Эвакуация в Москву всего правительства хотя разрушенного, но все же многочисленного аппарата происходит необычайно спешно. При условиях спешки, под угрозой наступающего врага, разве не излишняя придирчивость, – требовать ответа на вопросы о том, как при новых условиях будут функционировать центральные государственные учреждения, наспех собранные и наспех перевезенные. Какое число чиновников Российской республики в настоящее время сможет переехать в Москву и начать свою новую служебную деятельность? Ясно одно: в Москве должны быть освобождены помещения для приема петроградских гостей!

И вот вслед за реквизицией особняков, в которых, очевидно, по воспоминаниям о дворце Кшесинской предпочитают селиться народные комиссары, вслед за реквизицией многоэтажных домов, откуда жители в 24 часа выбрасывались чуть ли не на улицу, намечены новые решительные меры: принудительное выселение из Москвы.    

«Служащие закрытых или эвакуированных заведений», т.-е. все бывшие служащие упраздненного судебного ведомства, закрытого земского и городского союзов, многолетние работники московской городской управы, сотни служащих закрывающихся промышленных, торговых заведений, учащие и учащиеся принудительно закрываемых школ и гимназий, – одним словом тысячи «буржуазных» интеллигентных и рабочих семей должны покинуть Москву. Все, кто не выполняет в столице «общественно-необходимую работу». Обязательное постановление как будто нарочно написано так, чтобы охватить возможно большую категорию людей и открыть простор для возможно широкого произвола при применении декрета.

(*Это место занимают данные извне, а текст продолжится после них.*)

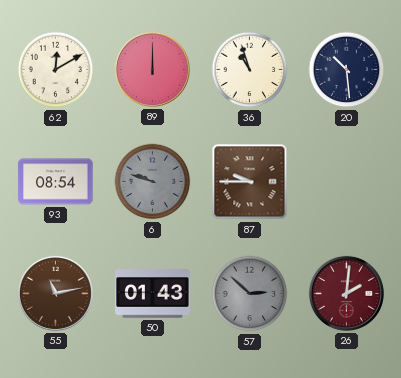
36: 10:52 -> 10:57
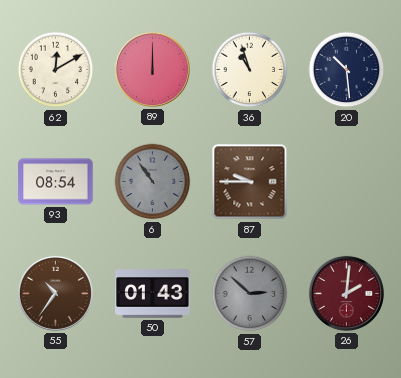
6: 9:48 -> 10:54
55: 11:13 -> 10:36
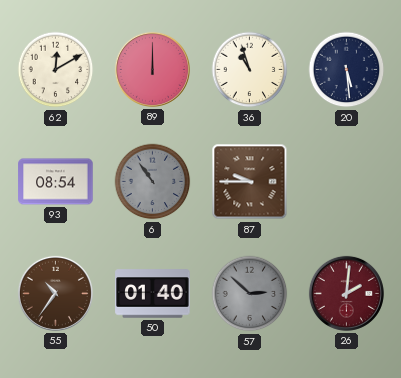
20: 10:29 -> 5:29
50: 01:43 -> 01:40
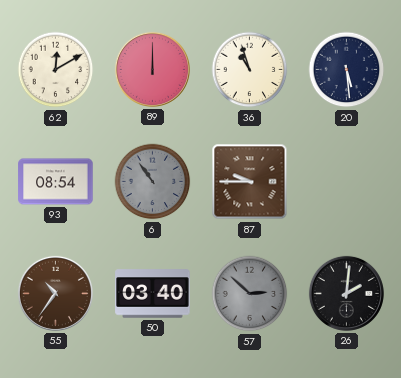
50: 01:40 -> 03:40
26 dial: burgundy -> black
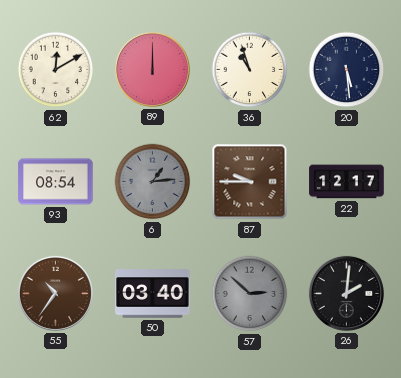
6: 10:54 -> 1:14
22: none -> 12:17
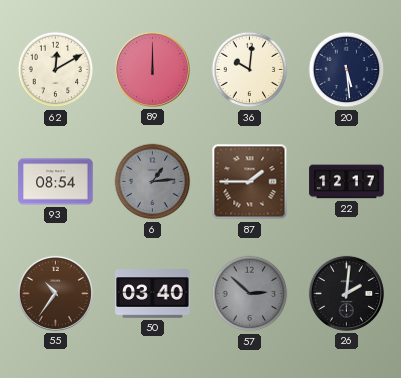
36: 10:57 -> 10:01
87: 9:45 -> 1:45
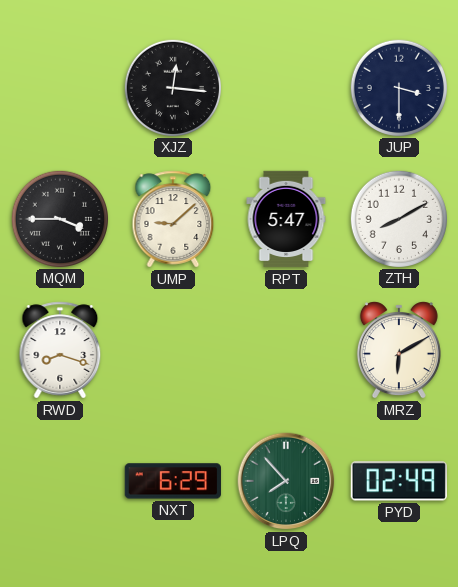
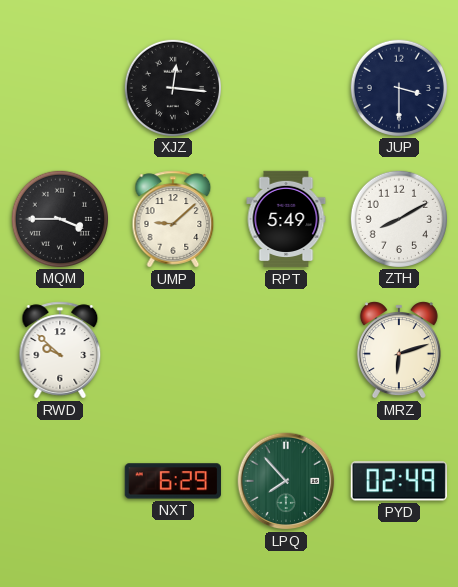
RPT: 5:47 -> 5:49
RWD: 8:18 -> 9:52
MRZ: 6:10 -> 6:12
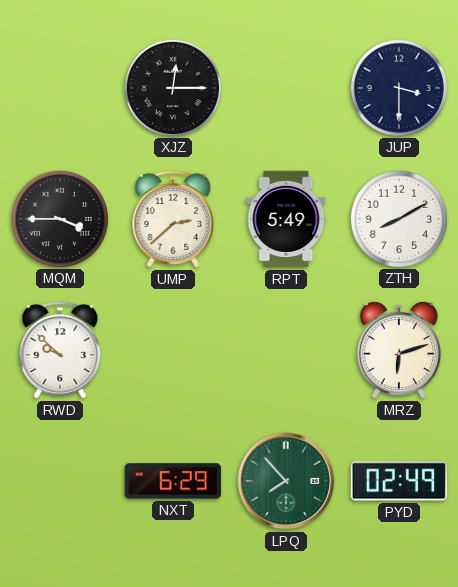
XJZ: 12:16 -> 12:15
UMP: 9:08 -> 2:38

Уезжать из Москвы. Но куда? Не в богатую ли хлебом Украину, которая после налета большевиков подвергается немецкой оккупации? Не в Кремль ли, который находится во власти большевистских матросов, творящих там дикий самосуд над людьми? Уезжать, но как? В поездах, путешествие в которых детям, старикам и больным грозит неминуемой гибелью? Правда, советская власть обещает предоставить специальные поезда для эвакуации жителей Москвы. Но будет ли выполнено и выполнимо ли это обещание? Уезжать из Москвы, – но на какие средства? – тем людям, которые уже несколько месяцев живут без заработка, еле перебиваясь в Москве? Но разве соображения человечности и здравого смысла обязательны для советского правительства? Оно, быть-может, и понимает, что фактически оно не в силах выселить те сотни и тысячи интеллигентных людей, которые остаются в Москве вовсе не из желания быть поближе к народным комиссарам.

Новый декрет московских советов может превратиться в удобное орудие для глумления и расправы над неугодными гражданами.